§ **The task**
Of the lines listed below, return exactly those that run from the line containing "(LV) inclusief btw" through the line containing "toegepaste creditnota is.", both included.

(Pictures paired with source code)
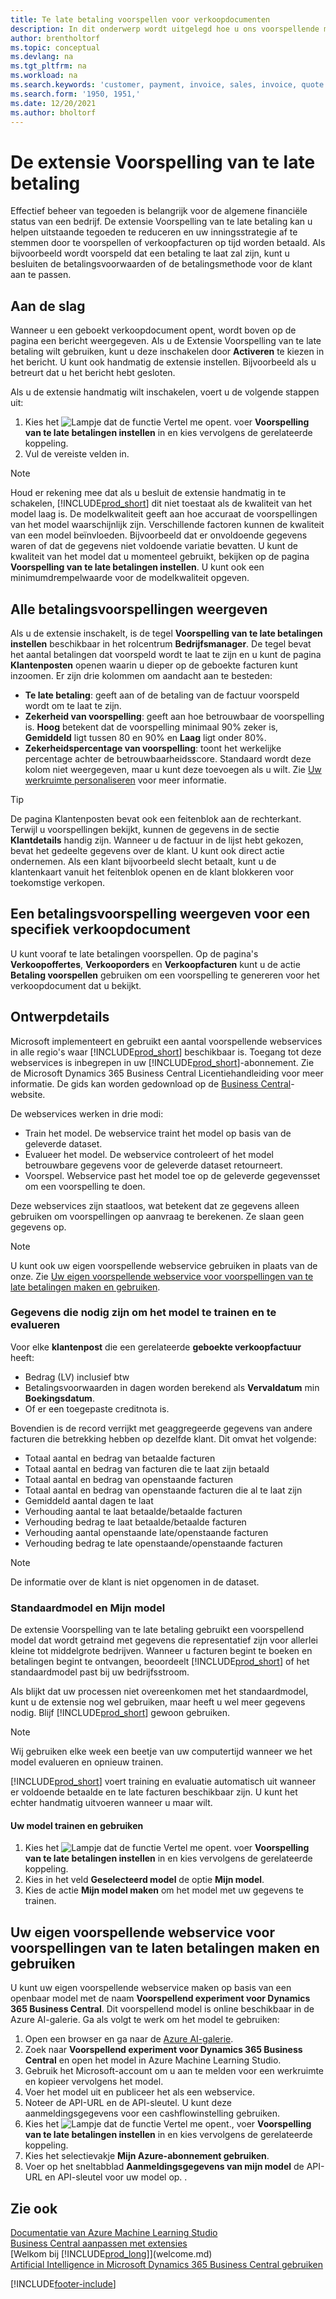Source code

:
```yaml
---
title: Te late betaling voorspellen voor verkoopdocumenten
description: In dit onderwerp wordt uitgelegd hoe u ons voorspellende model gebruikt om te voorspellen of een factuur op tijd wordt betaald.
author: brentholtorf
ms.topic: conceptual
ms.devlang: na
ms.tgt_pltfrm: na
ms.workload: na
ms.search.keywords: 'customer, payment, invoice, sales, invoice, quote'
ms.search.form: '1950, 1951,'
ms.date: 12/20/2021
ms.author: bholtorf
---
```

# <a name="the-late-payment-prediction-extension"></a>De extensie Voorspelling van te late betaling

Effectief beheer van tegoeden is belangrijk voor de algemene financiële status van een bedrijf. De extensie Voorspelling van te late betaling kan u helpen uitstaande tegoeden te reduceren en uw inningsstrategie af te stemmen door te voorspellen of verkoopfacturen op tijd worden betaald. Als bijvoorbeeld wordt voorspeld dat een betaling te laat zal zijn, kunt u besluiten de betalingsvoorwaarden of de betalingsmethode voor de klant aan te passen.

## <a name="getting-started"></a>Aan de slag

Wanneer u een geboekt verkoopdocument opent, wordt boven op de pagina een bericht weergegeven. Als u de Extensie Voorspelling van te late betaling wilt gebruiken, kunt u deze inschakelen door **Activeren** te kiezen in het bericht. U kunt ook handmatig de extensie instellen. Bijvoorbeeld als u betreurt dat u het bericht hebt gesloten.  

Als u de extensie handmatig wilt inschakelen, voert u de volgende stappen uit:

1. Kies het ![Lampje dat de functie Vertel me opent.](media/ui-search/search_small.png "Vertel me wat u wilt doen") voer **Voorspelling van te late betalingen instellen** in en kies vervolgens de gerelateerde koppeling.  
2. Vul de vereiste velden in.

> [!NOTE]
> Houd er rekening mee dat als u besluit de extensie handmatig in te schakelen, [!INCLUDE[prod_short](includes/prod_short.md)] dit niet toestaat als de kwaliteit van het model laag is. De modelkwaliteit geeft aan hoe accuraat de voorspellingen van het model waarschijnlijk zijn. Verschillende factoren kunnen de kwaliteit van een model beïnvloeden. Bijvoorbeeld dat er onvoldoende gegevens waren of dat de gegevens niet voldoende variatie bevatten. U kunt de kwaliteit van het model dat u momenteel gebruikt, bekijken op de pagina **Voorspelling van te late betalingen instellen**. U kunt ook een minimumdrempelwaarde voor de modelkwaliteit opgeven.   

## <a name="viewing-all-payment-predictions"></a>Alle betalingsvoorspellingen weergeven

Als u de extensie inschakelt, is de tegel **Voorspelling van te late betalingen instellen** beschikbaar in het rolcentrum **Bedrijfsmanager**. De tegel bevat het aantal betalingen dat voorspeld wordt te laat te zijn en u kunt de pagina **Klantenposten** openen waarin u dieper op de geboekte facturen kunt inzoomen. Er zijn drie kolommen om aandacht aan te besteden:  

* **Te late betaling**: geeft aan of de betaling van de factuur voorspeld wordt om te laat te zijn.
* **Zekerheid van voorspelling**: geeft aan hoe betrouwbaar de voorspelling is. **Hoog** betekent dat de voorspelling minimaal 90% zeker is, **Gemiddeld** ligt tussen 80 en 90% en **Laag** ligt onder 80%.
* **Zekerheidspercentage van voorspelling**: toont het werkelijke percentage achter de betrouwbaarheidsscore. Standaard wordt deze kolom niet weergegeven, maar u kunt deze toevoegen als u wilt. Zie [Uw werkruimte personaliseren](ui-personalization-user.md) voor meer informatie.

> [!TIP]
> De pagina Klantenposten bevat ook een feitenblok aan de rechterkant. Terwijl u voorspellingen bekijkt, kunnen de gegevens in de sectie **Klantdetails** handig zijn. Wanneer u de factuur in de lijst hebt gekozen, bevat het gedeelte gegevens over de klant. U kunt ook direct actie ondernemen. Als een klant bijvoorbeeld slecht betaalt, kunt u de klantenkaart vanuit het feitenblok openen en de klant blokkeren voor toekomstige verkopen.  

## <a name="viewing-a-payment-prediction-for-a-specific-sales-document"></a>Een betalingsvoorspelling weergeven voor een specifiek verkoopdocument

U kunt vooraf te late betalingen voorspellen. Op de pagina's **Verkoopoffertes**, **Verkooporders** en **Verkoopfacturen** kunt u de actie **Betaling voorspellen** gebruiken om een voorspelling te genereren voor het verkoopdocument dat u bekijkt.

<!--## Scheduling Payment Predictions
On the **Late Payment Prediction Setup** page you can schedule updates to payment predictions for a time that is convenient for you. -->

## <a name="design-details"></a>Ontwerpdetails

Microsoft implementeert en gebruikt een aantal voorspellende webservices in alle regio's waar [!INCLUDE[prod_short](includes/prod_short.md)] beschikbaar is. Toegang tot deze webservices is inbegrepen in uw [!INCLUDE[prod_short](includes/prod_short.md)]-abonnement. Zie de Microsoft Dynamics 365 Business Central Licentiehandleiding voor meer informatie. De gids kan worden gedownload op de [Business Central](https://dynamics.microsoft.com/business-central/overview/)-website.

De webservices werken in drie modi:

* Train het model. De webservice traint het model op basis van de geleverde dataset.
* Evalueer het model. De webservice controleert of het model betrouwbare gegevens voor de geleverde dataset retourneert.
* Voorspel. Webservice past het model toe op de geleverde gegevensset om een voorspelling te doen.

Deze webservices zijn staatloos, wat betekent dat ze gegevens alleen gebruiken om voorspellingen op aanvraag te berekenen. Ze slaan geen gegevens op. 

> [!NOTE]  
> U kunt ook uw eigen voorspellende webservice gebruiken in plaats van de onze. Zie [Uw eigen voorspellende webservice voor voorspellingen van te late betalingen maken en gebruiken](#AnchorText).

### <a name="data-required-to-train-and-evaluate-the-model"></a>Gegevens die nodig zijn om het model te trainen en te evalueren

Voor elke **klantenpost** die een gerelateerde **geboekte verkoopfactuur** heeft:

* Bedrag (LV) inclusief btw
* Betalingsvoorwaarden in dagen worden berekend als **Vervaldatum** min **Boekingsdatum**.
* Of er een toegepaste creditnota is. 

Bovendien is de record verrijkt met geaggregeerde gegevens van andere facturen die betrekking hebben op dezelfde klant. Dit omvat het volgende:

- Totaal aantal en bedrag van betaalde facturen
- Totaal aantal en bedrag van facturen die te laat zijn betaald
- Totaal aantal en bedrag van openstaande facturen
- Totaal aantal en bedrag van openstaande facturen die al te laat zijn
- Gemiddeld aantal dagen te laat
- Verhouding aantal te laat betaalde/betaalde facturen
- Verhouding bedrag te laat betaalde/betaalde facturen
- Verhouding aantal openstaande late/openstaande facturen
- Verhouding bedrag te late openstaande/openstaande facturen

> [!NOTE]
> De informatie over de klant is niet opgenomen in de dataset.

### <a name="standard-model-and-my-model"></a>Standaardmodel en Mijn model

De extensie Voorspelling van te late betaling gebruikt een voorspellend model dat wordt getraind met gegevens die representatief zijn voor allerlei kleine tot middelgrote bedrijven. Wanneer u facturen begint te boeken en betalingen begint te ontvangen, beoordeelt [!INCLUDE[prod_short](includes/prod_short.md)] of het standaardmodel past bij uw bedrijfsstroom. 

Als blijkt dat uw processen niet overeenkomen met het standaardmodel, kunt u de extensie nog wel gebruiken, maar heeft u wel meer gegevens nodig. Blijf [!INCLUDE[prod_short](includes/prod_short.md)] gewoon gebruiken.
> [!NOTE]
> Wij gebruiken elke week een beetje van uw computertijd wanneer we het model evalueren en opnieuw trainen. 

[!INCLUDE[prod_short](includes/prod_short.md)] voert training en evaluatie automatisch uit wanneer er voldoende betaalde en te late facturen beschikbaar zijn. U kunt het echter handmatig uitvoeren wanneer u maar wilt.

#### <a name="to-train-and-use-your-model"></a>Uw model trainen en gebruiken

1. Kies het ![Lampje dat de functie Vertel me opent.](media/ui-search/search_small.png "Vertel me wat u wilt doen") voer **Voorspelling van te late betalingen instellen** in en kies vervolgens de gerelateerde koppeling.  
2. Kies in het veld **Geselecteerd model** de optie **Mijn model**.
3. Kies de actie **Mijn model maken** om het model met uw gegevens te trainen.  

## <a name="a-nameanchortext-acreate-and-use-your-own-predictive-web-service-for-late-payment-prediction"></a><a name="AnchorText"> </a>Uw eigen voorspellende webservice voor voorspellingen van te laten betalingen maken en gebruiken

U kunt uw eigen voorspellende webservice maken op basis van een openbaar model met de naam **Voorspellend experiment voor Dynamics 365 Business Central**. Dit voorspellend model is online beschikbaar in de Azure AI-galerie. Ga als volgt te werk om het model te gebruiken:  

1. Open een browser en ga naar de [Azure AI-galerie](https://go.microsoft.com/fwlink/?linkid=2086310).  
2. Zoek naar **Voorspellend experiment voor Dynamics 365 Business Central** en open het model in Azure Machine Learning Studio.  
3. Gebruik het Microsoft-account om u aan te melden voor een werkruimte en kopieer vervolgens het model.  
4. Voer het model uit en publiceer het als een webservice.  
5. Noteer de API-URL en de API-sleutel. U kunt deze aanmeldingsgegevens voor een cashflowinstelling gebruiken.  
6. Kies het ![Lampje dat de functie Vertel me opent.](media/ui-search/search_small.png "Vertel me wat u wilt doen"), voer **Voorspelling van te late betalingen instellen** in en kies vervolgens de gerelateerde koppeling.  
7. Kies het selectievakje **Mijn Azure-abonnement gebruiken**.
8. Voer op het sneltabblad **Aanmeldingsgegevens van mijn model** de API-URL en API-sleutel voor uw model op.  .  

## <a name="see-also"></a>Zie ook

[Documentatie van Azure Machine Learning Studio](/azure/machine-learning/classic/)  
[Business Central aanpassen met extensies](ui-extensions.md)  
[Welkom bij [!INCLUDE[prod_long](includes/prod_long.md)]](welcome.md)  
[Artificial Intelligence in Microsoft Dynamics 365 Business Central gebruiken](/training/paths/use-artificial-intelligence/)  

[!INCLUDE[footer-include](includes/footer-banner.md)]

§ **Result below**
* Bedrag (LV) inclusief btw
* Betalingsvoorwaarden in dagen worden berekend als **Vervaldatum** min **Boekingsdatum**.
* Of er een toegepaste creditnota is. 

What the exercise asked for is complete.